In February 1979, China offered Vajpayee an “overall deal” based on the status quo in both sectors. On November 13, 1979, it offered talks in “secret”.
This is an historical appraisal from the stand point of India’s interests. China is not blameless. Its claims were never precise; its lines kept changing; it prevaricated on why it did not raise the boundary dispute and, of course, its response to the Forward Policy in the shape of a massive attack on October 20, 1962, was indefensible.
It has now raised the price for a settlement. The offers of 1960 and 1980 are off the table. It now demands Tawang, and Tawang is not negotiable. Even its kids speak Hindi. The Modi government has made matters worse. China expects political detente, and rightly so.

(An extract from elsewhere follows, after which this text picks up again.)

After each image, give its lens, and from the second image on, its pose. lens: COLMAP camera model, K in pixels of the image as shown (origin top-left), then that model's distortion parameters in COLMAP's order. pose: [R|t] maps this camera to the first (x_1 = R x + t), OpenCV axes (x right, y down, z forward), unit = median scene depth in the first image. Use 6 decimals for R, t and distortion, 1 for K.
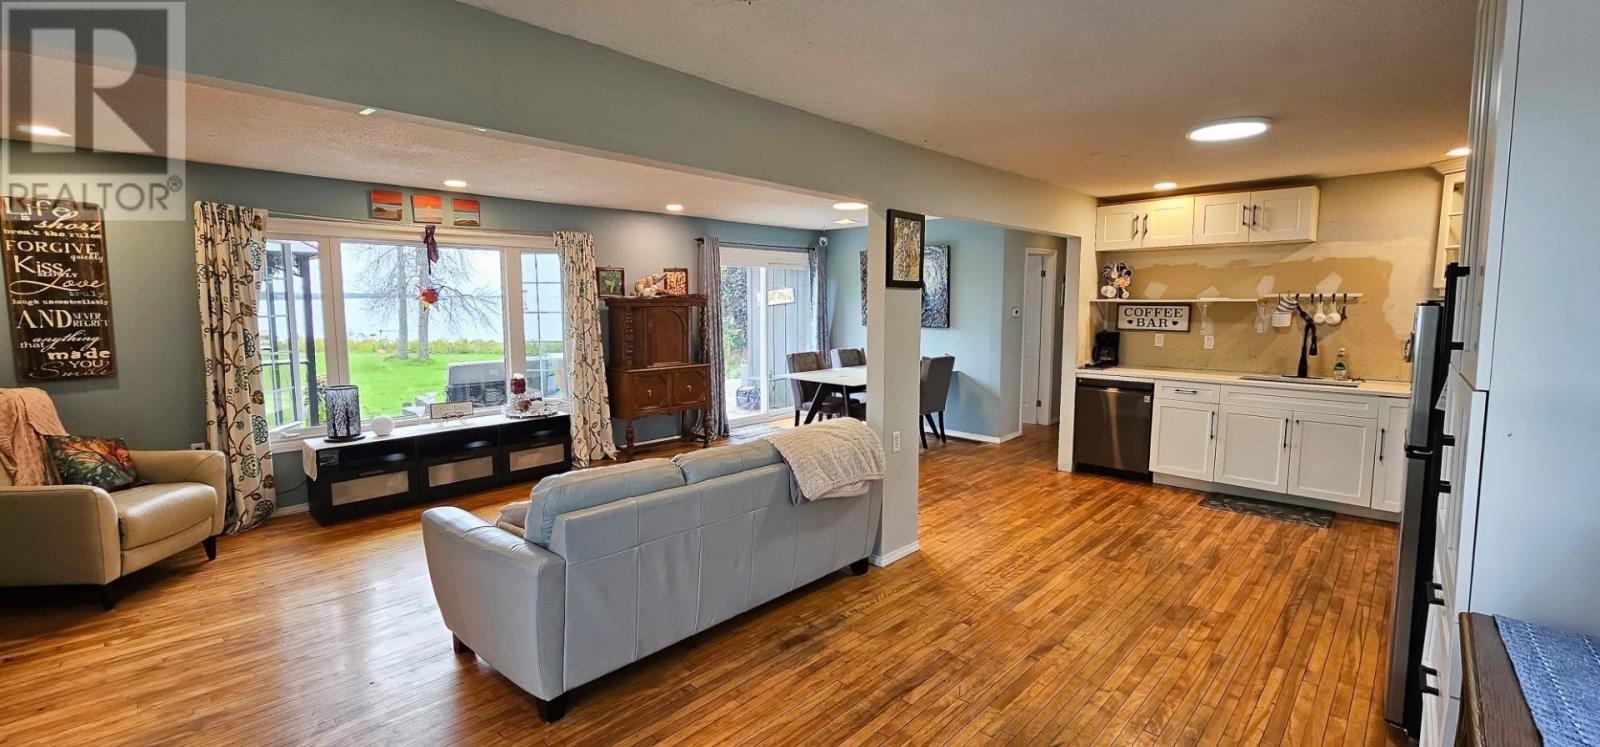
lens RADIAL K [[654.7, 0, 796.3], [0, 654.7, 364.1], [0, 0, 1]] dist [0.000089, -0.000521]
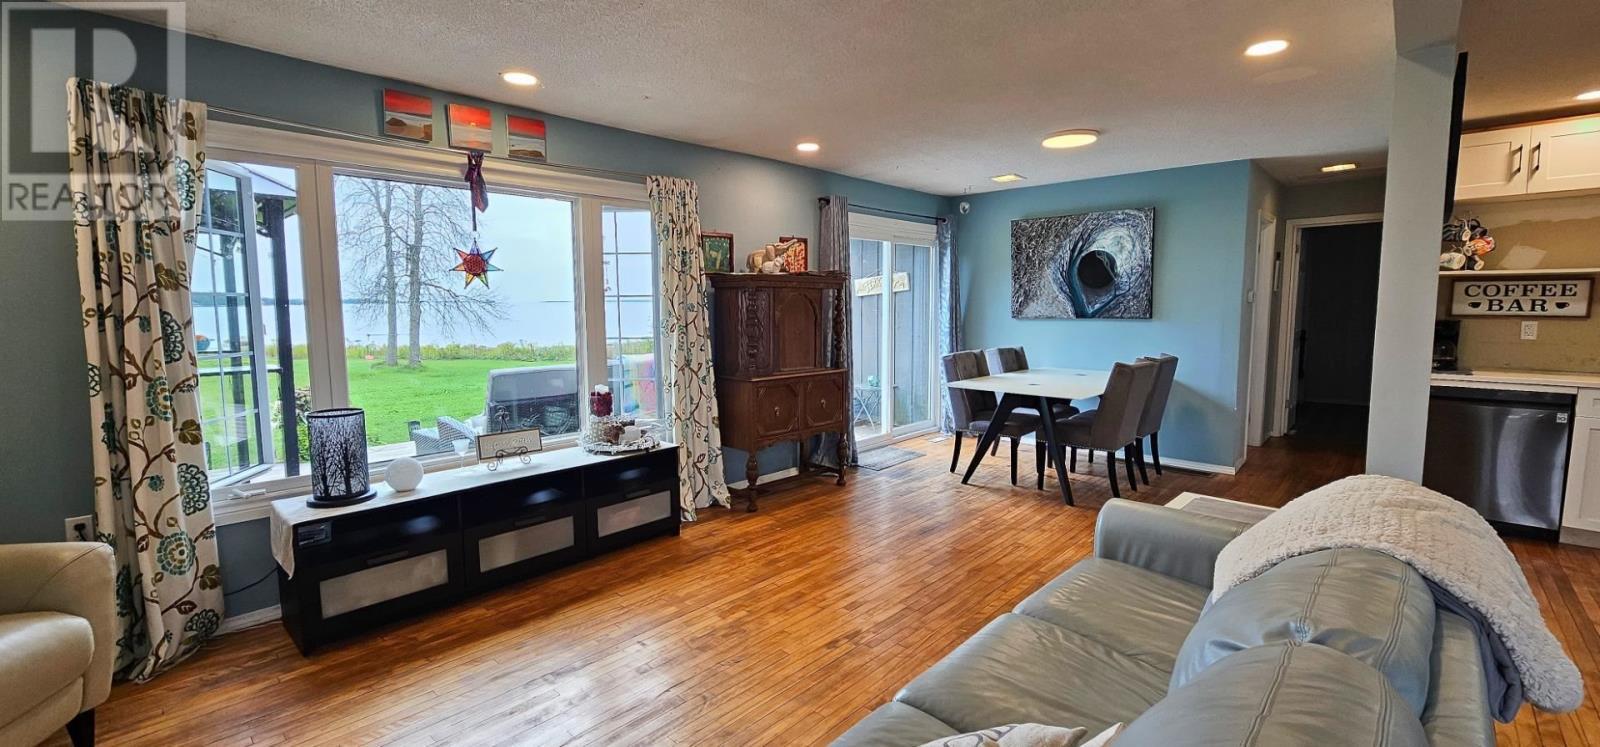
lens RADIAL K [[662.1, 0, 797.5], [0, 662.1, 365.2], [0, 0, 1]] dist [-0.001041, -0.000085]
pose [[0.999876, -0.005967, 0.014564, -0.247263], [0.006044, 0.999968, -0.005244, -0.001130], [-0.014533, 0.005331, 0.999880, 0.341801]]
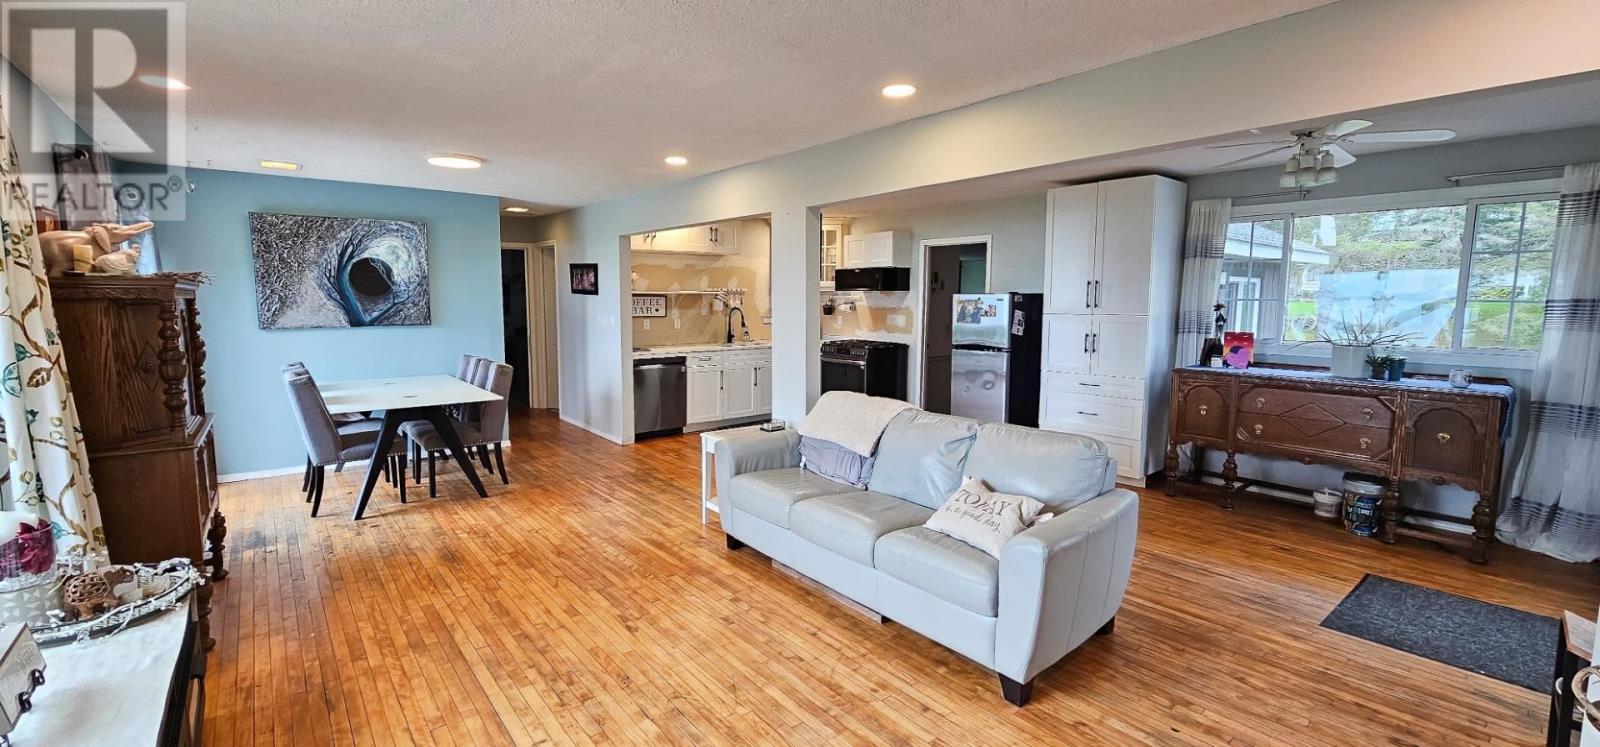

India should follow a policy based on the reality that the U.S. ditches allies. China is a neighbour. India can and must be friendly with the U.S.—as China and Russia are. India must, at the same time, keep a certain convincing distance from the U.S. Above all, India must demonstrate its capability of making concessions for this.
Successive governments have followed Nehru’s line. The boundary dispute acquired a centrality overshadowing other issues in the relations. China needs to be assured that: (a) The government of India is prepared to incur criticism at home if it settles with China; (b) That it has the will to arrive at and carry through a settlement; (c) That it is no part of a U.S. sponsored alliance; (d) It has no desire to embark on a cold war, competing with China on rival influences in the Maldives, Sri Lanka, Myanmar, Nepal and, sotto voce , in Bhutan. India can stand on its own provided it discards “Great Power habits” of pressures and interference in the internal affairs of neighbours. An India which adopts the Good Neighbour Policy will have a far stronger appeal; (e) India will pursue a policy of close friendship with the U.S., as China does. But it will be master of its course in world affairs.
China will, in its own interests, respond. India’s negotiator must be a politician of stature and intellectual equipment. China has not been enthused to deal with former policemen and spy chiefs— M.K. Narayanan and Ajit Doval. Discard the preliminaries and go straight to the core of the dispute; learn from past mistakes and bid for an overall settlement.